Прощай, мой единственный.
Р.S. Я буду думать о тебе в поезде.
Дочитав эту похоронку, он побледнел, аккуратно свернул пополам лист бумаги; в уголках его губ дрогнула и затаилась непонятная улыбка, а глаза бессмысленно поблёскивали, глядя в одну точку, на алюминиевую ручку оконного витража.
«Было. Нечто подобное уже однажды было. Может в прежней жизни?»
Когда-то юношей он увлекался боксом. Четырнадцать боёв и всего два поражения: одно по очкам и один нокаут. В мозгу раздавались оглушительные звонки; всё плыло перед глазами: огни зала, канаты ринга, взбудораженные, затаившиеся в ожидании лица зрителей, узкие как щелочки глаза хакасского боксёра, его натянутый по самые брови красный шлем. Рефери отсчитывал до десяти, словно двоечника отчитывая Сергея. Он невзлюбил с того раза эту гуманную восстановительную процедуру. Лучше бы уж добили сразу. «Вот так всегда. Рефери будет считать до десяти. В морге», – подумал он.

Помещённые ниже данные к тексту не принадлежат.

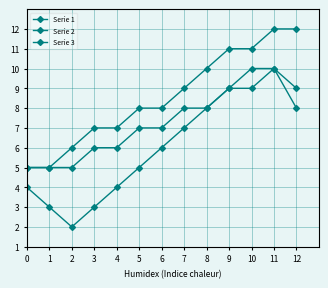

Count the number of categories in the chart.

13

Он сидел за столиком летнего кафе, где они ещё совсем недавно обедали вдвоём. Посетителей, как и в прошлый раз, было немного. Всё та же веснушчатая официантка в красной униформе и белом фартуке вяло и лениво протирала тряпкой столы. В баре играла музыка. С магнитофонной кассеты лилась приятная мелодичная с налётом грусти и романтики песня группы «Мираж». Вдоль узорчатого чугунного парапета набережной разгуливали прохожие. День был жаркий, солнце стояло низко, лёгкий ветерок доносил кисловатый запах и дым шашлыков. Машинально, а может вполне осознанно, Сергей уселся за тот же столик спиной к бару, что и в прошлый раз. Перед ним стоял гранёный, наполненный до краёв стакан с водкой, белый пластиковый стаканчик с минералкой, а напротив него сиротливо пустовало красное кресло. Он не чувствовал ни отчаяния, ни раздирающей сердце боли, а лишь какое-то сонливое оцепенение, и даже успокоение, будто последние дни только и ждал этого известия, со страхом готовился к нему, и вот настал час, когда его опасения оправдались и худшее уже было позади. Отхлебывая водку, запивая ее минералкой, он тупо смотрел на пустующее напротив кресло, а в его сознании отчетливо звучал ее насмешливый голос, перед глазами вставали ее глаза, которые однажды пленили его, и в этом плену он хотел бы пребывать всегда.